Written task 1 -
Quote the lines of the records starting at the line that contains "2.52 as a pattern entry." and ending at the line that contains "Entered: 5.12", both included, with nothing changed.

Article -
# Closed corners on picture frames



## Woodworking Mama (Sep 3, 2013)

I'm making some custom picture frames for an artist to use for his oil paintings in his gallery. I'm trying to perfect my corners. He wants closed corners, which basically means he doesn't want to see my seams in the corners. I have really nice, tight joints, but up to this point, I have worked mainly with unpainted walnut, so this wasn't an issue. 

I have the finish down, which is a nice, super smooth satin black. I'm just looking for tips on completely hiding the seams. I used a wood filler, but it was too grainy and ended up just getting all sanded off.

Do I need another brand of filler? Or is there another way that this can be achieved? 

Thanks in advance...this is a first post for me


----------



## jharris2 (Jul 9, 2012)

Try this and see if it works for you.

It sets very quickly and I've found it to be very useful.

PS, from your description of the finish I'm assuming that these frames will be painted.


----------



## Woodworking Mama (Sep 3, 2013)

Yes...sorry. These will be painted. I am doing several layers of paint with wet sanding between the layers to get a nice, smooth finish.


----------



## Woodworking Mama (Sep 3, 2013)

jharris2 said:


> Try this and see if it works for you.
> 
> It sets very quickly and I've found it to be very useful.
> 
> PS, from your description of the finish I'm assuming that these frames will be painted.


 I couldn't see what you said to try...


----------



## woodnthings (Jan 24, 2009)

*mitered corners I assume?*

If you have to sand off the glue in the joint leaving a barely visible glue joint, then that's as good as you can get from the construction part of the project.
If you seal the wood, either with primer or shellac or lacquer sealer, then sand then primer again and then several coats of finish sanded in between with 400 wet dry, that's as good as you will get in the finishing part of the project.

You can try a grain filler to fill the pores of the wood which will help hide the grain. You seem to be after a "metal" finish look with wood... possible, but it will take several coats of primer and finish top coat.

Records to process -
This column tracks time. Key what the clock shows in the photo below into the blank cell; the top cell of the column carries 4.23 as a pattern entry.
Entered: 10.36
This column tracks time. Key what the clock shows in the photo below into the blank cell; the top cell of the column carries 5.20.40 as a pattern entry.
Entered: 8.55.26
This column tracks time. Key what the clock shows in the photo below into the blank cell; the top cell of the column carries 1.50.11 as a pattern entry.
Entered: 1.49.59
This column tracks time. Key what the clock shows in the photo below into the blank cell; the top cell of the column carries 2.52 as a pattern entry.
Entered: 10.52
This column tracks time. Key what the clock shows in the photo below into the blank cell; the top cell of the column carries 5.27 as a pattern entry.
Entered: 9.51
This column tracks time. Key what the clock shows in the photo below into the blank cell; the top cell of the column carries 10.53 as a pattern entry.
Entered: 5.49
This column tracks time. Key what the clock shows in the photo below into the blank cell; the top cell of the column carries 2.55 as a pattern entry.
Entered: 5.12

--

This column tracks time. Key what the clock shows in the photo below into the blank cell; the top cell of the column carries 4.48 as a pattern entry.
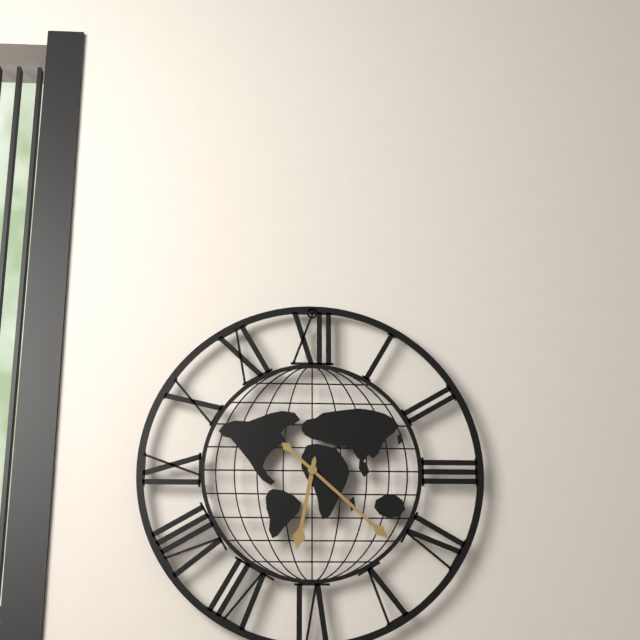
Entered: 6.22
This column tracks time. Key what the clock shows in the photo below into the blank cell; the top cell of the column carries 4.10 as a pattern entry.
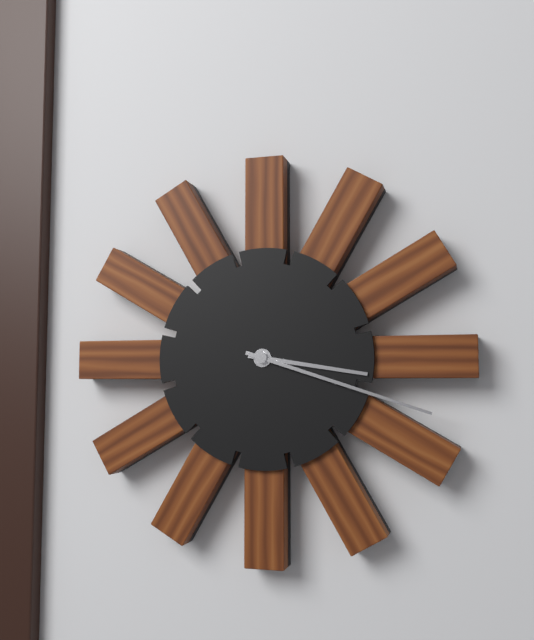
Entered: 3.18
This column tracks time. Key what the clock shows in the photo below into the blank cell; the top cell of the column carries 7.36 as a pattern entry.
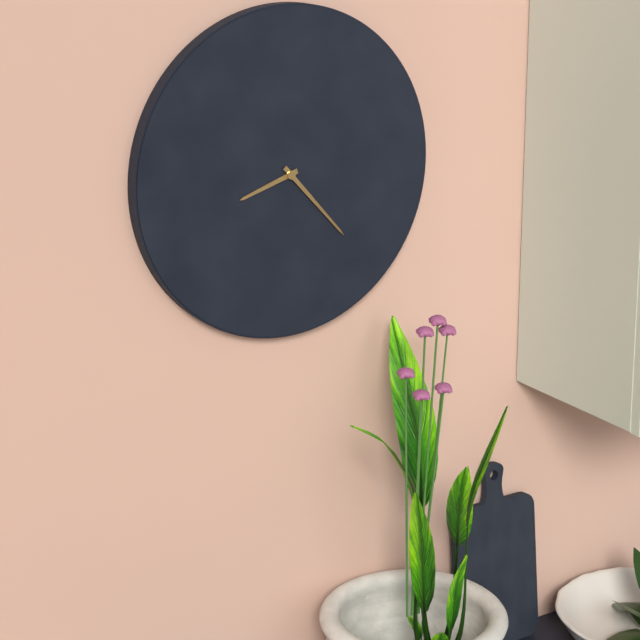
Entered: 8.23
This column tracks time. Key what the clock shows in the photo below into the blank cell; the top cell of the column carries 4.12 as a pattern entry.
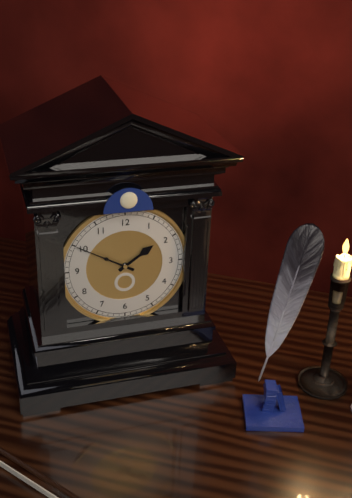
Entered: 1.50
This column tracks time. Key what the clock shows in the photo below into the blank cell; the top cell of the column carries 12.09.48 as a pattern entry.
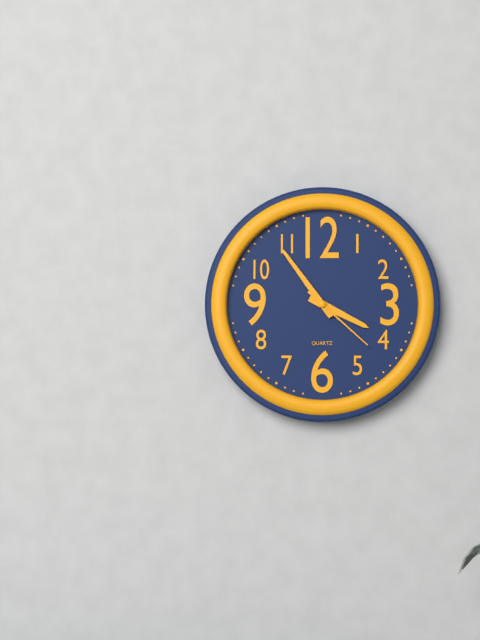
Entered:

* * *

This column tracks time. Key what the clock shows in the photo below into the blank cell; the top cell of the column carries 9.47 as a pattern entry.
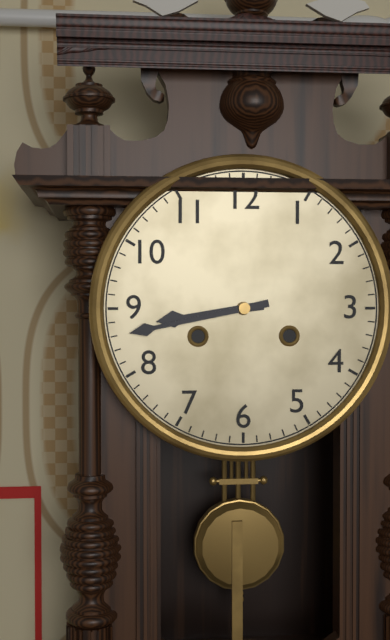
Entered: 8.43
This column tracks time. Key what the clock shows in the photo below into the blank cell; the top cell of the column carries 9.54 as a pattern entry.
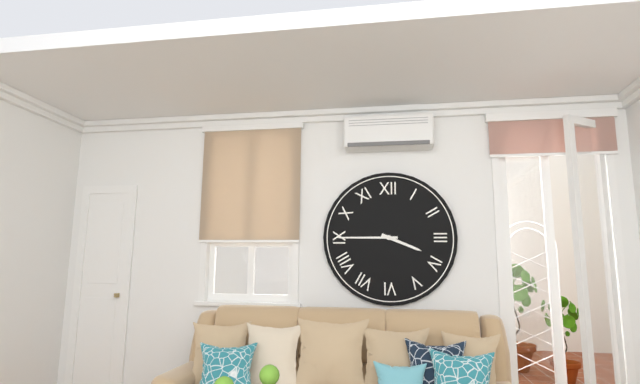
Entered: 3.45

Written task 2 -
Print the passage of the thread on closed picture-frame corners starting at "If you have" and ending at "construction part of the project.", keeping every word and mark as it appears.

Worked solution 1 -
This column tracks time. Key what the clock shows in the photo below into the blank cell; the top cell of the column carries 2.52 as a pattern entry.
Entered: 10.52
This column tracks time. Key what the clock shows in the photo below into the blank cell; the top cell of the column carries 5.27 as a pattern entry.
Entered: 9.51
This column tracks time. Key what the clock shows in the photo below into the blank cell; the top cell of the column carries 10.53 as a pattern entry.
Entered: 5.49
This column tracks time. Key what the clock shows in the photo below into the blank cell; the top cell of the column carries 2.55 as a pattern entry.
Entered: 5.12

Worked solution 2 -
If you have to sand off the glue in the joint leaving a barely visible glue joint, then that's as good as you can get from the construction part of the project.